Gun owners: Casting out a heretic
Dick Metcalf, a “gun guy through and through,” got into trouble when he suggested that gun owners receive mandatory firearm training.
Dick Metcalf is a “gun guy through and through,” said Joe Nocera in The New York Times. This longtime champion of Second Amendment rights helped write the federal Firearm Owners Protection Act of 1986, and has long been a columnist for “industry bible” Guns & Ammo. But Metcalf became a pariah last week, when he dared to suggest in his column that gun owners receive mandatory training to ensure that they use firearms safely. Since the Second Amendment prescribes a “well-regulated” armed citizenry, he reasoned, government has the “right to enact regulatory laws.” His proposal triggered a firestorm of outrage; furious readers canceled subscriptions, and advertisers threatened boycotts. Metcalf was fired, and his editor, Jim Bequette, resigned after writing a “groveling apology.” Metcalf’s proposal was both reasonable and constitutional, said Francis Wilkinson in Bloomberg.com. Even conservative Supreme Court Justice Antonin Scalia has written that the right to bear arms is “not unlimited.” But today, any attempt to reduce the mayhem caused by firearms is “beyond the pale of the gun cult.”
It’s not surprising that “us gun nuts” rose up in revolt, said Jorge Amselle in DailyCaller.com.Metcalf bases his argument on the use of the word “regulated” in the Constitution, when it clearly meant “something entirely different” back in 1787—not restrictions on gun ownership, but a state of preparedness. Guns & Ammo’s readership knew that Metcalf’s proposal would simply put gun owners on a slippery slope, with endless demands for more restrictions on our freedom. Metcalf must have known he’d anger our community when he wrote his piece. “So why did he intentionally step into a bear trap?”

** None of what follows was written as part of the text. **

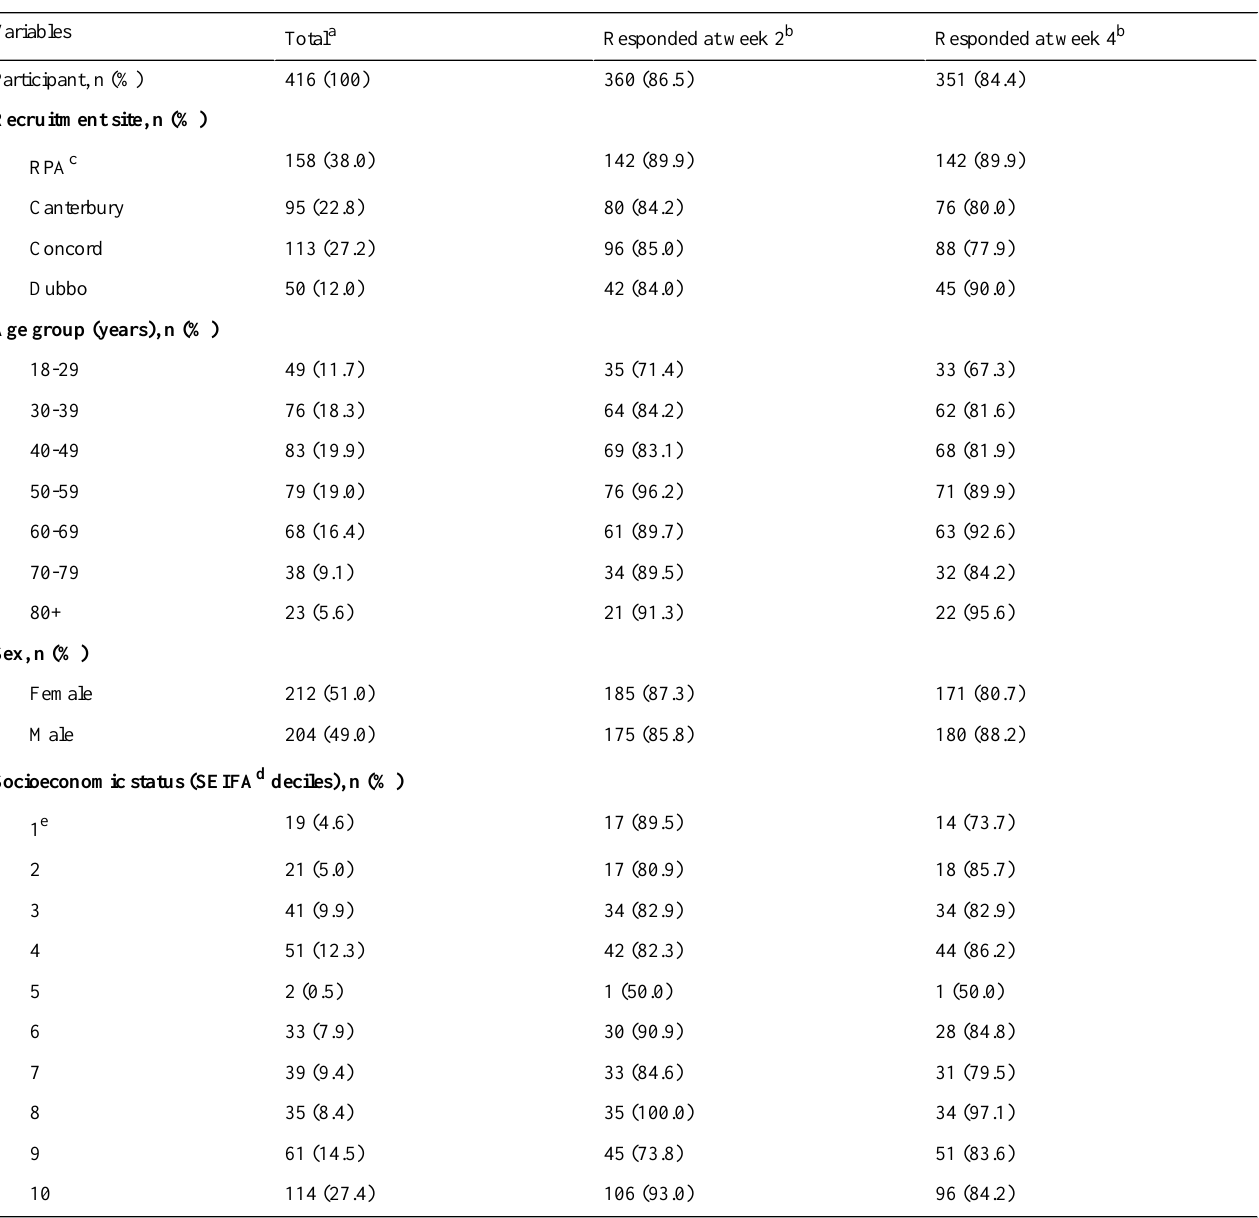
Table 2. Participants’characteristics and response rates at weeks 2 and 4, grouped by recruitment site, age, sex, and socioeconomic status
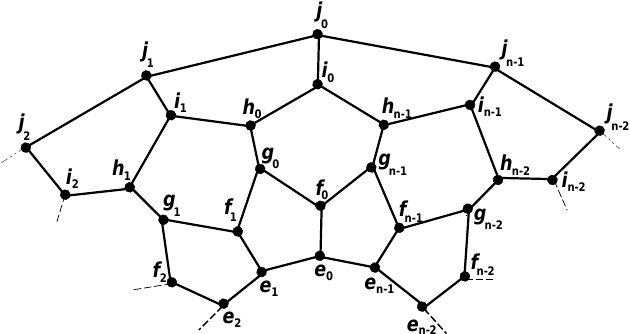
Figure 5. The graph of convex polytope R n .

I was trying to start a conversation, said Dick Metcalf in TheOutdoorWire.com. Responsible gun owners ought to be able to talk about the need for public safety as we enjoy our right to bear arms. Sadly, some Second Amendment absolutists want no part of the First Amendment, and believe that any talk of regulation must be cut off with an “absolute NO!” That’s just not realistic. Each of the Constitution’s amendments is regulated in “some form or fashion,” to adjust for contemporary mores or for public safety. If gently dissenting voices like mine can be drummed out of the community for merely suggesting a discussion of gun control, then “I fear for the future of our industry, and for our cause.”